Discriminating their own scene from the decoy scene involves long-term episodic memory but the spatial changes are different. The “item shift” involves an “allocentric” spatial change, which means the items have changed in their spatial relationship to each other. The “perspective shift” is an “egocentric” difference – the items’ relationship to one another is the same, but the perspective of the viewer is changed.

Our results were clear: when compared to age-matched control participants, those with damage to parietal cortex were only impaired in choosing between their own images and those with the egocentric perspective shift. Their allocentric episodic memory and their memory in other standard tasks of episodic memory were equivalent to healthy controls. This suggests that they have a specific deficit in the self-perspective aspects of episodic memory-an impairment that has not been shown before.

This finding has important implications. First, it is vital that we understand the full consequences of damage caused by stroke and these subtle memory impairments may well impact on daily life for these patients without being picked up using standard assessments. Second, it outlines more clearly the role of these brain regions in this cognitive process.

These findings in our stroke survivors led to our second study. We wanted to see how this process changes with healthy aging – as we know, episodic memory declines with age. In fact, the less vivid memory recall associated with aging is often accompanied by an increase in recalling events from a third-person perspective. In other words, as we get older, we rely less on egocentric self-perspective mental images that appear to be important for detailed and rich episodic recall. In this study, we also wanted to monitor regional brain activity as people made these memory recognition judgments.

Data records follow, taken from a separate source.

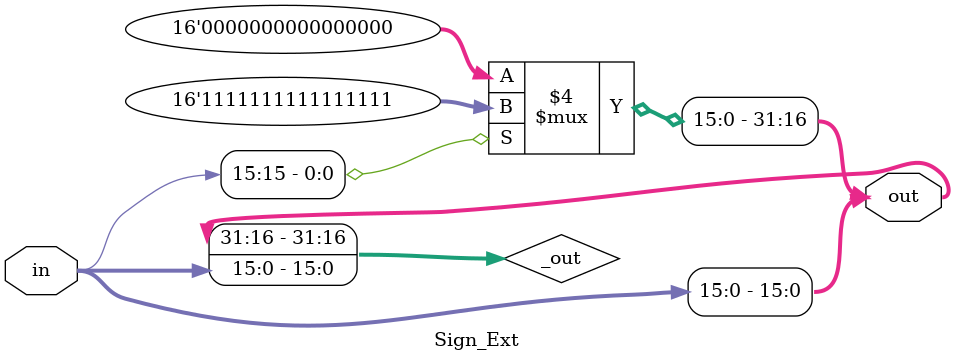
<source format=v>
module Sign_Ext(in, out);
input [15:0]in;
output wire[31:0] out;

reg[31:0]_out;


always @(*) begin
if(in[15] == 0) begin
 _out[31:16] = 0;
 _out[15:0] = in[15:0];
end
else begin
 _out[31:0] = {{16{1'b1}},in[15:0]}; 
end
end

assign out = _out;

endmodule 
</source>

In the experiment, healthy aging adults took part in a similar task. In the recognition phase, they were shown only one image so that we could measure brain activity associated with viewing that particular scene. They were asked if they had seen this image in the encoding session and if it was from their head camera. Looking at the accuracy in our memory tasks in this second study, we did see that the older group had a memory equivalent to the younger group on many aspects of performance. However, one key aspect that had declined was specific to these judgments involving egocentric perspective information.

We were also interested in how the brain responded to images of the exact same scene when it is shown within the same perspective from which the participant had encoded the scene compared to when it was presented from the alternative perspective. These are subtle changes, and so we used a particular analysis technique called multi-voxel pattern analysis (MVPA). This type of analysis is highly sensitive and decodes different patterns of brain activation associated with even subtle differences between task conditions. MVPA is often described as a type of “brain reading,” as the experimenter does not pre-define to the computer as such which condition individual images are in, but, after a training with images from each condition, the classifier ‘”earns” which condition a particular stimulus fits into according to the pattern of activity seen in the brain.

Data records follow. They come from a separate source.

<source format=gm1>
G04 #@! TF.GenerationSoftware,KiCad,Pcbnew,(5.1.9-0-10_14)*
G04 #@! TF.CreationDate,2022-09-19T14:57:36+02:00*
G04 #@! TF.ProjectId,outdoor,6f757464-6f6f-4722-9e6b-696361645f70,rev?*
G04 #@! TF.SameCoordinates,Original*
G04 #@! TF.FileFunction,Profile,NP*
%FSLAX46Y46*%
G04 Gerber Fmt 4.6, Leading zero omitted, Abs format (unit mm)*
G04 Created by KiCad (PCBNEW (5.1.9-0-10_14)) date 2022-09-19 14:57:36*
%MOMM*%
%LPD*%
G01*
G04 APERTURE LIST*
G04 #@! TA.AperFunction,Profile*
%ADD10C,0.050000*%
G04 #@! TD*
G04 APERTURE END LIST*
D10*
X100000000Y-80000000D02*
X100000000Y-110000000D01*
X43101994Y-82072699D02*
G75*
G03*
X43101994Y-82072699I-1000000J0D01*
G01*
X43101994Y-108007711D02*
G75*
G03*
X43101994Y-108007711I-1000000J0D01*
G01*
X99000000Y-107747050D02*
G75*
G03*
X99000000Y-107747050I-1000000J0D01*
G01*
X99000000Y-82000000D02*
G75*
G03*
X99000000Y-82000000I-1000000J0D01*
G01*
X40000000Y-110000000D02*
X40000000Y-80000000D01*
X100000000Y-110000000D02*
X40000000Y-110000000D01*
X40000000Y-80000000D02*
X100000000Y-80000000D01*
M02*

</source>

What our results showed is that the successful discrimination by older adults of whether the scene they were being shown was from their own head camera view or not was associated with a consistent pattern of neural activity in parts of the parietal cortex – such as the angular gyrus – previously linked to episodic memory. Importantly, here we extend that to show that this pattern of activity is specifically linked to the egocentric self –perspective spatial information that appears to be so vital for episodic recall.

Overall, our results have helped to clarify how the parietal lobe contributes to memory function and opened the door for further exploration of how patients with parietal damage might experience difficulties in everyday activities.

These findings are described in the article entitled Self-perspective in episodic memory after parietal damage and in healthy ageing, recently published in the journal Neuropsychologia.